Raw records:

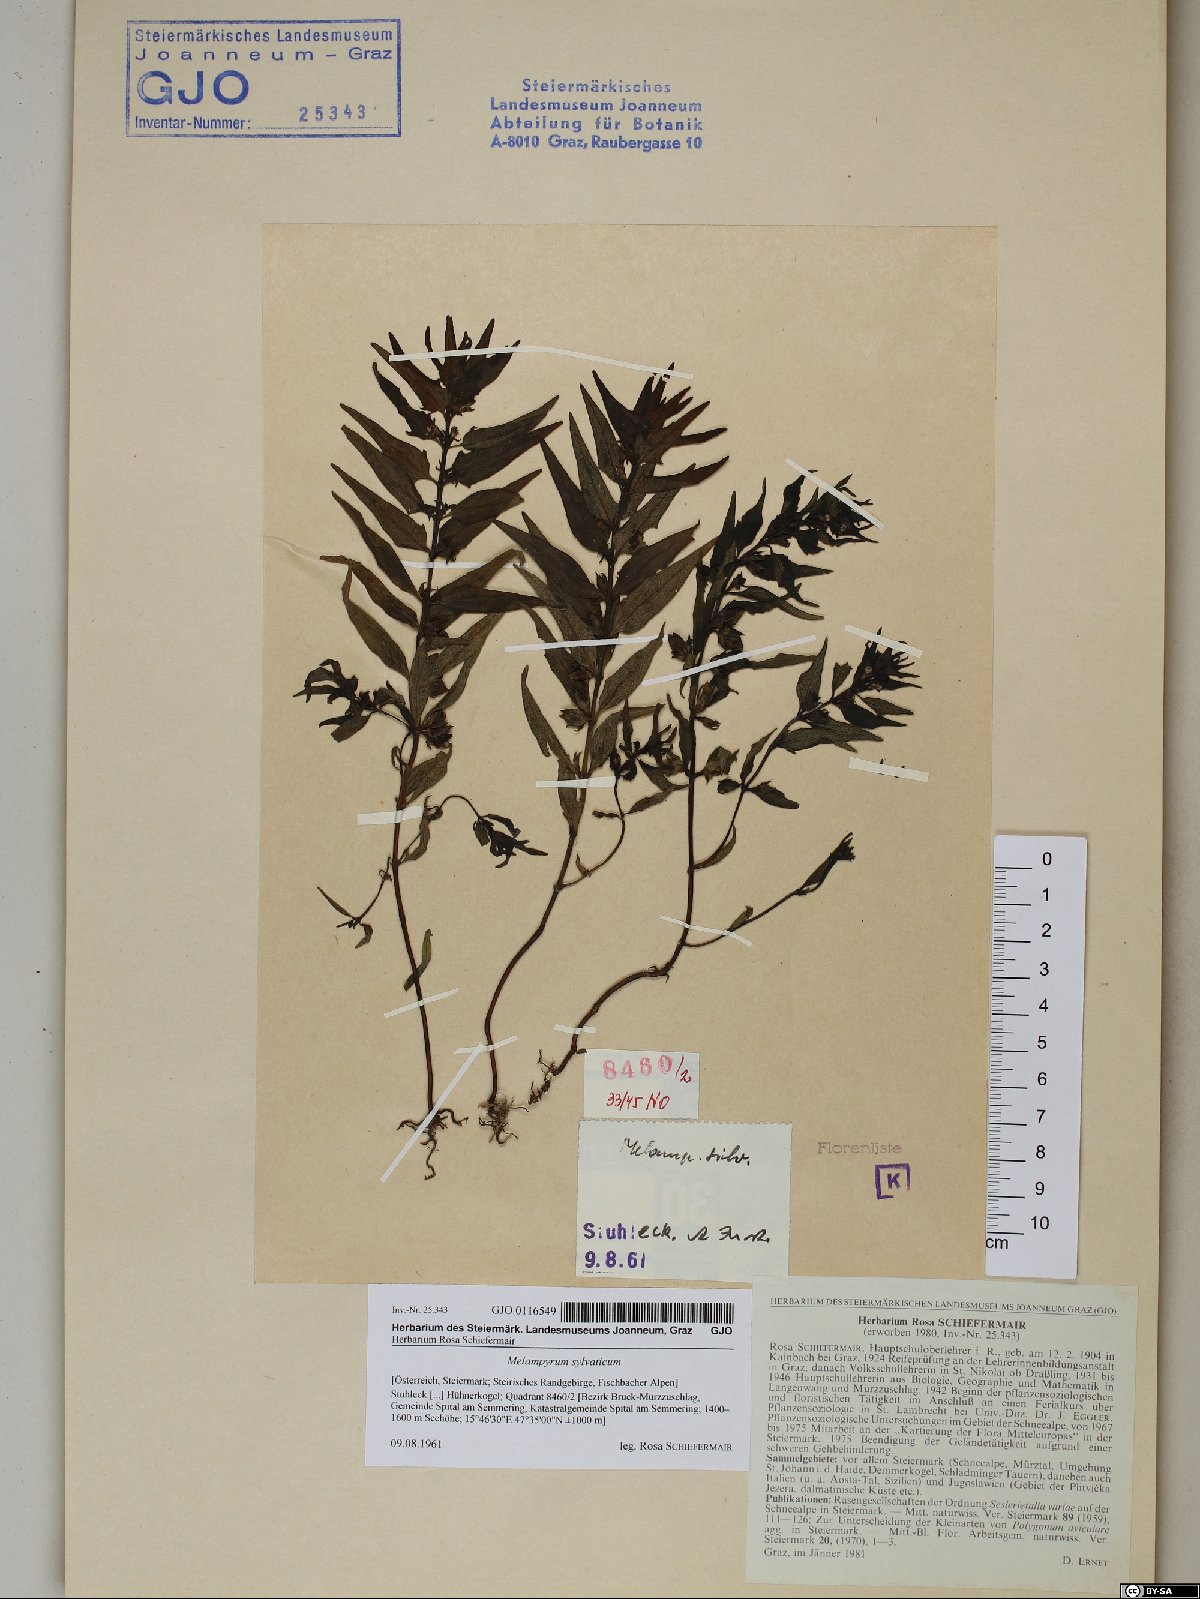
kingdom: Plantae
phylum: Tracheophyta
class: Magnoliopsida
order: Lamiales
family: Orobanchaceae
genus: Melampyrum
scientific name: Melampyrum sylvaticum
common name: Small cow-wheat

Challenge: Reproduce each line of the listing above word for word, omitting the picture.

Output of the task:
kingdom: Plantae
phylum: Tracheophyta
class: Magnoliopsida
order: Lamiales
family: Orobanchaceae
genus: Melampyrum
scientific name: Melampyrum sylvaticum
common name: Small cow-wheat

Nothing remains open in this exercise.